Marcello Gazzola

Personal information
- Full name: Marcello Gazzola
- Date of birth: 3 April 1985 (age 40)
- Place of birth: Borgo Val di Taro, Italy
- Height: 1.83 m (6 ft 0 in)
- Position: Defender

Youth career
- 1995–2004: Parma

Senior career*
- Years: Team / Apps / (Gls)
- 2004–2006: Sambenedettese / 19 / (0)
- 2006–2007: Venezia / 2 / (0)
- 2007: Torres / 14 / (1)
- 2007–2009: Catania / 3 / (0)
- 2008–2009: → Avellino (loan) / 27 / (0)
- 2009–2012: Ascoli / 90 / (1)
- 2012–2018: Sassuolo / 126 / (2)
- 2018–2020: Parma / 39 / (1)
- 2019–2020: → Empoli (loan) / 10 / (0)

= Marcello Gazzola =

Italian footballer

Marcello Gazzola (born 3 April 1985) is an Italian former footballer who played as a defender.

==Club career==

===Early career===
Born in Borgo Val di Taro, Gazzola started his youth career at Parma in 1995. The defender remained within the youth system of the Emilia-Romagna based club until 2004 and began to earn first team call-ups during the 2003–2004 season, but never made his first team debut. Prior to the 2004–2005 season, Gazzola was sold to Serie C side S.S. Sambenedettese Calcio in a joint-ownership deal.

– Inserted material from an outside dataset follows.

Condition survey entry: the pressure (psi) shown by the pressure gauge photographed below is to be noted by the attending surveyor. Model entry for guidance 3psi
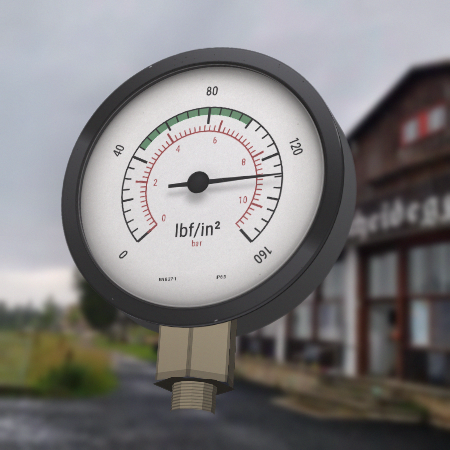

===S.S. Sambenedettese Calcio===
Gazzola joined the Serie C1 club in July 2004, at the age of 19. During his first season, he went on to make five full appearances and 14 appearances in 2005–06, before going out on two short loan spells to S.S.C. Venezia, one at the second half of the 2005–06 season and the second at the beginning of the 2006–07 season. At Venice, the young left back made just 2 appearances for the then-Serie C2 club. Gazzola transferred to Sassari Torres 1903 in January 2007.

===Sassari Torres===
Following his transfer to Sassari Torres, Gazzola played 14 games and scored 1 goal in his brief spell. After performing at an impressive level with the third division club, he was sold to Serie A side Calcio Catania at the start of the 2007–08 Serie A season.

===Calcio Catania===
Calcio Catania officially announced the signing of the player during the 2007 summer transfer window for an undisclosed fee. During his first season in Sicily, however, Gazzola found playing time very limited due to his lack of experience and due to the presence of experienced full backs Cristian Silvestri, Gennaro Sardo and Rocco Sabato. On 1 August 2008, it was confirmed that Gazzola would spend the 2008–2009 season on loan at Serie B side US Avellino. With the club, Gazzola managed to obtain a starting position and made over 30 appearances in all competitions, but his efforts were not enough to save the club from relegation to the Lega Pro Prima Divisione, although the club were later relegated to the Serie D, following bankruptcy. He returned to Calcio Catania on 1 June 2009.

===Ascoli Calcio===
On 25 June 2009, Calcio Catania officially announced the signing of centerback Giuseppe Bellusci from Ascoli Calcio. In part exchange for the player, Ascoli received 50% of the contracts for both, Gazzola and Vito Falconieri. During his season with Ascoli, he made 33 Serie B appearances alone.

===Sassuolo===
On 1 July 2015, Gazzola signed a new one-year contract with Sassuolo. He renewed again on 27 May 2016.

===Parma===
On 16 January 2018, Gazzola left Sassuolo to join his former youth club Parma in Serie B for a reported £222,000 (€250,000) fee.

====Loan to Empoli====
On 24 August 2019, Gazzola joined Serie B club Empoli on loan with an option to buy.